Le Tribunal des Activités Économiques de Saint-Brieuc, par un jugement du 21 janvier 2026, a ouvert une liquidation judiciaire simplifiée à l’égard d’une société exerçant des travaux d’isolation thermique. La gérante, représentée par un mandataire, avait sollicité cette procédure en raison de graves difficultés de gestion et de l’absence de chantiers en cours. La question de droit portait sur la réunion des conditions légales d’ouverture d’une liquidation judiciaire et l’application de la procédure simplifiée. Le tribunal a fait droit à la demande, constatant l’état de cessation des paiements et l’impossibilité manifeste de tout redressement.
L’état de cessation des paiements et l’impossibilité de redressement justifient l’ouverture de la procédure.
Le tribunal a constaté que la société débitrice se trouvait dans une situation financière irrémédiablement compromise. Il a relevé « qu’il n’y a plus de chantier en cours » et que l’actif disponible était inexistant face à un passif de 14.000 euros. En application de l’article L.640-1 du Code de Commerce, la liquidation judiciaire est ouverte lorsque le débiteur est en cessation des paiements et que tout redressement est impossible. La valeur de cette décision est de rappeler que l’absence d’activité et de trésorerie constitue un indice fort de l’impossibilité de redressement. Sa portée est de permettre au dirigeant de solliciter lui-même la liquidation judiciaire sans attendre une action des créanciers, accélérant ainsi la procédure.

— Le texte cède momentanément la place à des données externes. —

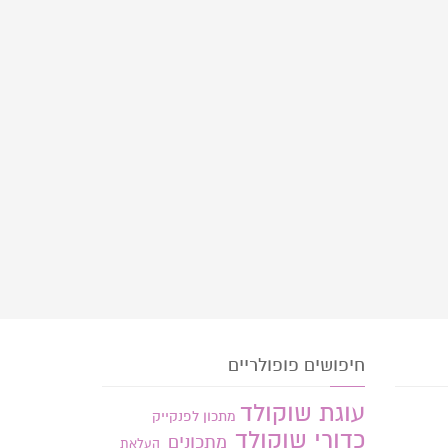
חיפושים פופולריים
עוגת שוקולד
מתכון לפנקייק
כדורי שוקולד
מתכונים
העלאת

Le recours à la procédure simplifiée est conditionné par l’absence de biens immobiliers et un faible volume d’affaires.
Le tribunal a jugé que les conditions de la liquidation judiciaire simplifiée étaient réunies, en application de l’article L.641-2 du Code de Commerce. Il a précisé que « l’actif ne comprend pas de bien immobilier » et que le chiffre d’affaires et le nombre de salariés étaient inférieurs aux seuils réglementaires. Le sens de cette disposition est d’alléger les formalités et de réduire les délais de la procédure pour les petites entreprises sans patrimoine immobilier. La valeur de cette solution est d’éviter des frais de justice disproportionnés par rapport aux actifs à réaliser. Sa portée est d’offrir une issue rapide et économique aux micro-entreprises en difficulté, avec une clôture de la procédure fixée à six mois.